Avoid keeping them in the dark and keep them well informed about ongoing activities so they know what you are doing to mitigate those risks. Next, implement a cybersecurity framework in your organization. For this, you can look at your competitors in the industry as choices usually vary from industry to industry. For instance, if you are in the finance industry or accepting payments then you should adopt PCI-DSS. On the contrary, if security is your priority, you can implement the NIST cybersecurity framework. Similarly, if risk management is what you are focusing on, you should choose ISO-31000.
Risk assessment is an integral part of cybersecurity risk management. That is why it is imperative for businesses to have a risk assessment process in place so they can evaluate the severity of the risk and deal with it accordingly. The first thing you need to do is to identify all your digital assets, whether it is data stored on databases or Miami dedicated servers or intellectual property owned by your company.
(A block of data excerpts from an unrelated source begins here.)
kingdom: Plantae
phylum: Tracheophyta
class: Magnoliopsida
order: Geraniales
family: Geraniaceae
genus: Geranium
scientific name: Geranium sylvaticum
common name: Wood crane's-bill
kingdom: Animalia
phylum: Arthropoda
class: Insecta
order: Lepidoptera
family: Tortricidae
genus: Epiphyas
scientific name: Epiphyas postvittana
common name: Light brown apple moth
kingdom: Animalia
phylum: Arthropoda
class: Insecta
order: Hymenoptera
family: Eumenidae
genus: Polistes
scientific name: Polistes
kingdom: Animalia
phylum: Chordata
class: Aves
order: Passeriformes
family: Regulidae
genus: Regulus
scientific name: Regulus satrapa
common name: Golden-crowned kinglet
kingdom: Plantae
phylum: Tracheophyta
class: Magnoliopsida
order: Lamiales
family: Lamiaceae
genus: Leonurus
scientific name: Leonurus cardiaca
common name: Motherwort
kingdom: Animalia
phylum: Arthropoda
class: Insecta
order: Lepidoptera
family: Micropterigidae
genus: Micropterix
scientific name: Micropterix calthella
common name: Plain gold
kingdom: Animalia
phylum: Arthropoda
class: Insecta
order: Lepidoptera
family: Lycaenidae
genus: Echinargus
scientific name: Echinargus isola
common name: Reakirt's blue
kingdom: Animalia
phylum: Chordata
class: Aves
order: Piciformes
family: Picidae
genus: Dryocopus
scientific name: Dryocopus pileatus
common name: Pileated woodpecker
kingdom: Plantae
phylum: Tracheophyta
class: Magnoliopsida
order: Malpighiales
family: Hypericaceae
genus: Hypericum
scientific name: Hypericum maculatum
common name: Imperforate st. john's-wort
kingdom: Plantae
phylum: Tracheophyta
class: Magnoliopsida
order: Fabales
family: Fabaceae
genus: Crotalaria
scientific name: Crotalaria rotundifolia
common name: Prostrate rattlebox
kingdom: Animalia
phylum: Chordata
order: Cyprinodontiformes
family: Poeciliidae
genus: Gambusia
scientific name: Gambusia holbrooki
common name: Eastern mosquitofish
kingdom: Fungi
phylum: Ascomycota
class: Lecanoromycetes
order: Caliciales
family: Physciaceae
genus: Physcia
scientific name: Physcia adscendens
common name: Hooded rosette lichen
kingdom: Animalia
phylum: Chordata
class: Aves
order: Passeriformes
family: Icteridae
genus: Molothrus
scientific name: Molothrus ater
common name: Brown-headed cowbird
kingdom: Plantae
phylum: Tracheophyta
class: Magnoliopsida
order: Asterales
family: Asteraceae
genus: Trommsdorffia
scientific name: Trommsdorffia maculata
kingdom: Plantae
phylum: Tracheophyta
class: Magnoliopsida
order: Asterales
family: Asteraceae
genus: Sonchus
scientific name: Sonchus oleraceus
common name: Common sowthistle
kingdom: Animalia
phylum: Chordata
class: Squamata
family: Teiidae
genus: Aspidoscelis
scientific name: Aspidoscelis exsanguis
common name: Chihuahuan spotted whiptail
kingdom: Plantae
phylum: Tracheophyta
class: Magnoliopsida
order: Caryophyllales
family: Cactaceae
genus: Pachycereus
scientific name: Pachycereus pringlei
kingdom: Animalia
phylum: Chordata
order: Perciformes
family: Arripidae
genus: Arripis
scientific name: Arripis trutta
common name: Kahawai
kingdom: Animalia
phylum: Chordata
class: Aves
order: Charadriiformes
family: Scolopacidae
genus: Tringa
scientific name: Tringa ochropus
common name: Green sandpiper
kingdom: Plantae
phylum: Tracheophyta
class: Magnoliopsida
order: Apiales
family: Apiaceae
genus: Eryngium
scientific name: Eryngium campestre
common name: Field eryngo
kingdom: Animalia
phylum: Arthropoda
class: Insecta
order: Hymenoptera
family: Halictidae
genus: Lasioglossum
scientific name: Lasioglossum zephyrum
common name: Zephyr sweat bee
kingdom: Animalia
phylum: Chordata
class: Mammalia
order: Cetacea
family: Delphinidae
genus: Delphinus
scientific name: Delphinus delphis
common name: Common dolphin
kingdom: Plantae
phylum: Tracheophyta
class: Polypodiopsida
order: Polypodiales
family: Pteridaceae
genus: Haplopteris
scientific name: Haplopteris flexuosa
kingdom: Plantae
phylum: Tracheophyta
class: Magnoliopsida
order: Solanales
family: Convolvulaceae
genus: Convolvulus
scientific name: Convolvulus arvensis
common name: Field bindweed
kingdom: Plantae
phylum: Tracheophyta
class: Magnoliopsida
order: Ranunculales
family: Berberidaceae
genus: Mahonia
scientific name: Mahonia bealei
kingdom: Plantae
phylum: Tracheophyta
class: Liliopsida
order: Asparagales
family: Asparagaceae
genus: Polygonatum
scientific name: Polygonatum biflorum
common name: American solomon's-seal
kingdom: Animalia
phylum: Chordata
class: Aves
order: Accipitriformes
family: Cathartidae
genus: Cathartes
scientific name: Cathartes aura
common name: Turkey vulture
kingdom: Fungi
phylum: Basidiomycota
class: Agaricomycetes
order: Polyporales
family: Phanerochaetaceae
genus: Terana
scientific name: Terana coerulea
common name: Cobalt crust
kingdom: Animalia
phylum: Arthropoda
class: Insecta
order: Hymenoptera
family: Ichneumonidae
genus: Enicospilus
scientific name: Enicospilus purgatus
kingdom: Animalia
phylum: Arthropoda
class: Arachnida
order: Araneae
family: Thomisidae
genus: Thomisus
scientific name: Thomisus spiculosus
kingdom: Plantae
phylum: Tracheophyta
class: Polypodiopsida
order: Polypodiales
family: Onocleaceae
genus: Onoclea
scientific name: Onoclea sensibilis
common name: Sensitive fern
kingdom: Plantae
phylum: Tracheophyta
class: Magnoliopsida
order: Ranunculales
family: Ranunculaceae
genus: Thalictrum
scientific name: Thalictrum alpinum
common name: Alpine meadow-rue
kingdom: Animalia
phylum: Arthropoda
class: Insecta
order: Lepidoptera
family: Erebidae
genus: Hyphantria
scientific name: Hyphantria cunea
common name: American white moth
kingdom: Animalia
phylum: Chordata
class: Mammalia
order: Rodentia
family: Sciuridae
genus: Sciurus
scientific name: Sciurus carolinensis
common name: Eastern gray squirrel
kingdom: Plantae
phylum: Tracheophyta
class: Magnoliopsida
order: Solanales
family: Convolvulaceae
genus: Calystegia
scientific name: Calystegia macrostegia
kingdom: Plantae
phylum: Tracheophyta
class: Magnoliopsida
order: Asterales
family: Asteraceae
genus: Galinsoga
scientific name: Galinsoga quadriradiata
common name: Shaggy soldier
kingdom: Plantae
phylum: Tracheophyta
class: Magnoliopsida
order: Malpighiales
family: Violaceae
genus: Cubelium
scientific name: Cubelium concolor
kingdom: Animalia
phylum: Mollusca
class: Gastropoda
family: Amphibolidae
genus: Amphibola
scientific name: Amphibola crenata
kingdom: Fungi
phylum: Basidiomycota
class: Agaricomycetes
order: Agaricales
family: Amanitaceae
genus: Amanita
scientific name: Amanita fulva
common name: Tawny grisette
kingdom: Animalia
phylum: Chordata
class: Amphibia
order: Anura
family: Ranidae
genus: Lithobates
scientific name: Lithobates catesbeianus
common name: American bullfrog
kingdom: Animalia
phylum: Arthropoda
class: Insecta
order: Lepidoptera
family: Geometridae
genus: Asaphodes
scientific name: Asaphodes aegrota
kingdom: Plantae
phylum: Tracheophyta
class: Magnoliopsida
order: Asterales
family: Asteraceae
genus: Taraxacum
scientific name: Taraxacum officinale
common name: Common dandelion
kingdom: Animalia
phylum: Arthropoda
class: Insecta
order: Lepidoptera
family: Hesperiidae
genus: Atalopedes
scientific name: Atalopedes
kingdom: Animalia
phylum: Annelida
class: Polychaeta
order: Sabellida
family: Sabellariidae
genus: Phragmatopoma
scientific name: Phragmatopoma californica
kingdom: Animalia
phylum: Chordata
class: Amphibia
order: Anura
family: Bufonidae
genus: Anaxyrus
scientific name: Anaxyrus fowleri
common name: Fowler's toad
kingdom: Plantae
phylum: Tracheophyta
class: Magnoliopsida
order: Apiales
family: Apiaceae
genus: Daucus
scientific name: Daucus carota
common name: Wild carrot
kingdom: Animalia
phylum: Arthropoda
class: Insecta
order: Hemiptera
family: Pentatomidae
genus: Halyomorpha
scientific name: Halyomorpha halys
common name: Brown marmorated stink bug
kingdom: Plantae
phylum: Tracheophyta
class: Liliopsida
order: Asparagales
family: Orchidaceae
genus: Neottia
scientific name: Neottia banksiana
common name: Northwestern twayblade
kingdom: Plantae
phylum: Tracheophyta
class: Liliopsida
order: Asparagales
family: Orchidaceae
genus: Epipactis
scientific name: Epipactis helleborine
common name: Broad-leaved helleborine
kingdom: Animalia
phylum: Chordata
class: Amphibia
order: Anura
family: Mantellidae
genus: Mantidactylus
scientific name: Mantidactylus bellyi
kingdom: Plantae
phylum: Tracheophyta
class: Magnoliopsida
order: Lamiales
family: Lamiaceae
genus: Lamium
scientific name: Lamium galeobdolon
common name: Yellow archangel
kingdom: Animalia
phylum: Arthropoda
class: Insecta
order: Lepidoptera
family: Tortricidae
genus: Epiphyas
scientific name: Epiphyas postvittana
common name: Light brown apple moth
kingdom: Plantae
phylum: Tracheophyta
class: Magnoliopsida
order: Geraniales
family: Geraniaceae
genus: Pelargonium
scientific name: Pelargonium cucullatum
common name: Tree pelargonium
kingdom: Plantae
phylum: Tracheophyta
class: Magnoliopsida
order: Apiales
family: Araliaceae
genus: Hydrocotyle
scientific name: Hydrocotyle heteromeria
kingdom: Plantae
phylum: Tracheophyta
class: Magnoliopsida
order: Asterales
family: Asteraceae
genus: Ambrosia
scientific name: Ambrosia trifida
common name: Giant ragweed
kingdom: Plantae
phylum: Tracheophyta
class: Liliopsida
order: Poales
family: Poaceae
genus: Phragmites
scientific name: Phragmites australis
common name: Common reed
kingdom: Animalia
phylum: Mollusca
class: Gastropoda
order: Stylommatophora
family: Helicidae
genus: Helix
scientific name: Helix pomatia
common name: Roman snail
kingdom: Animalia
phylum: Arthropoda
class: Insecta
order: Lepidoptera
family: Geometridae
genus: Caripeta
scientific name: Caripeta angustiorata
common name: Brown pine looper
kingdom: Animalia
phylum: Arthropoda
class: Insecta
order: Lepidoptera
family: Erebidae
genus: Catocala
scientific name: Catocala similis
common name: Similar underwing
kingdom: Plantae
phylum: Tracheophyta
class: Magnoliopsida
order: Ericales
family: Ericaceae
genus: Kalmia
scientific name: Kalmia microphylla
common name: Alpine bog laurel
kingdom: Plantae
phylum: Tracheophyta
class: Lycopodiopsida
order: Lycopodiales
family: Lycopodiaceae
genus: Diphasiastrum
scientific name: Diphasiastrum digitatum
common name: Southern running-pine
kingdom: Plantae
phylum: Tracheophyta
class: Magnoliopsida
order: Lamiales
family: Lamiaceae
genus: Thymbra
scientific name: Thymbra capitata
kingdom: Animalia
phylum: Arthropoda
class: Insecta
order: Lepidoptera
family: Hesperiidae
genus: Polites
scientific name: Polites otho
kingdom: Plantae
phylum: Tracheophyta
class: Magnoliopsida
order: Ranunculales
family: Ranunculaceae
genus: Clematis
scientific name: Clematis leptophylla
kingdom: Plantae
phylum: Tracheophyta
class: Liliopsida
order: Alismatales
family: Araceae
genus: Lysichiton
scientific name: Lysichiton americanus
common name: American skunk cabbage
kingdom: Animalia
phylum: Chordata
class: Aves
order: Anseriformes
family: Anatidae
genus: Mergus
Next, identify all cybersecurity threats (external and internal) that could target those assets. Once you have identified the threat, now it is time to evaluate its financial impact and how likely is this risk to occur. The more costly or likely a cybersecurity risk to occur, the more dangerous it is. You should divert more resources to mitigate those risks.
Once you get a clear picture of which risks could cause the most harm to your business, you can prioritize cybersecurity risks more efficiently. You can not mitigate all the risks at once due to a lack of resources so you should look to neutralize risks that can derail your business and put business continuity in jeopardy first. You can prioritize those risks based on different factors, but the most important ones are impact and probability.
“The knock-on effect of a data breach can be devastating. When customers start taking their business elsewhere, that can be a real body blow.”—Christopher Graham
According to Incident Response Report by BAE Systems, 22% of organizations have little to no resources allocated for responding to a security incident. This number is even more alarming if you consider the growing number and complexity of cybersecurity attacks and data breaches which is impacting businesses around the world. A survey of 3600 IT professionals conducted by IBM Resilient and Ponemon Institute shows that 77% of IT and security professionals said that their organizations don’t have a cybersecurity incident response plan.
Last but certainly not least is to develop an incident response plan that focuses on the priority of risks. It is important to have an incident response plan ready because it gives you direction and tells you what action you need to take during a crisis.